─── Quelldokument
Sie ist die Hüterin des Brunnens samt schöpfendem Knaben. Der "Brunnenjunge" war ihr Vater. "Das ist für mich das Andenken an meinen Vater und meine Kirche", so Sigrun Roßwaag im gemeinsamen Gespräch mit ka-news.de. "Im Sommer halte ich den Brunnen sauber und bewahre ihn vor Schmierereien und Müll. Im Winter bepflanze ich den Brunnen und schmücke ihn festlich."
──────
● Aufgabe: Nehmen Sie den Text über die Hüterin des Brunnens wieder auf und schreiben Sie ihn im Anschluss an seinen letzten Satz weiter.
─── Bereitgestelltes Material
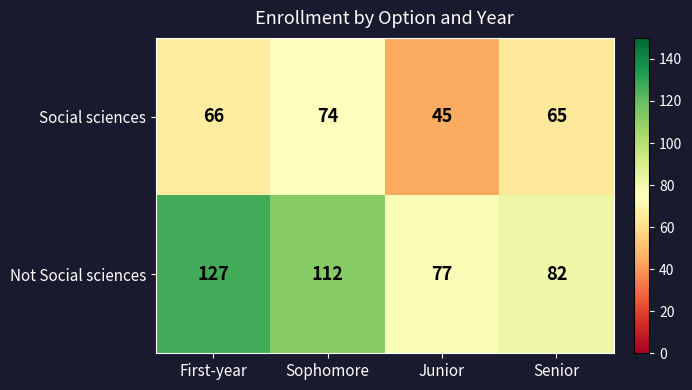

What is the difference between the highest and lowest values at Sophomore?

38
──────
● Antwort zur Aufgabe:
Der Brunnenknabe als Schrein für Sigruns Vater
Leider werden ihre Bemühungen nicht von jedermann geschätzt: "Es war ein Schock! Ich bin an dem Brunnen vorbeigelaufen und sehe - der Knabe wurde um zirka 5 Zentimeter angehoben." Vermutlich habe jemand das Abbild ihres Vaters klauen wollen. Ohne Erfolg. "Schon am nächsten Tag hat sich aber die Stadt darum gekümmert und die Statue wieder befestigt." Laut Sigrun schätze die Stadt sehr ihr Engagement. Sie ist eine offizielle Brunnenpatin der Stadt Karlsruhe.

Im gemeinsamen Gespräch berichtet die pensionierte OP-Schwester von dem prägenden Leben ihres Vaters.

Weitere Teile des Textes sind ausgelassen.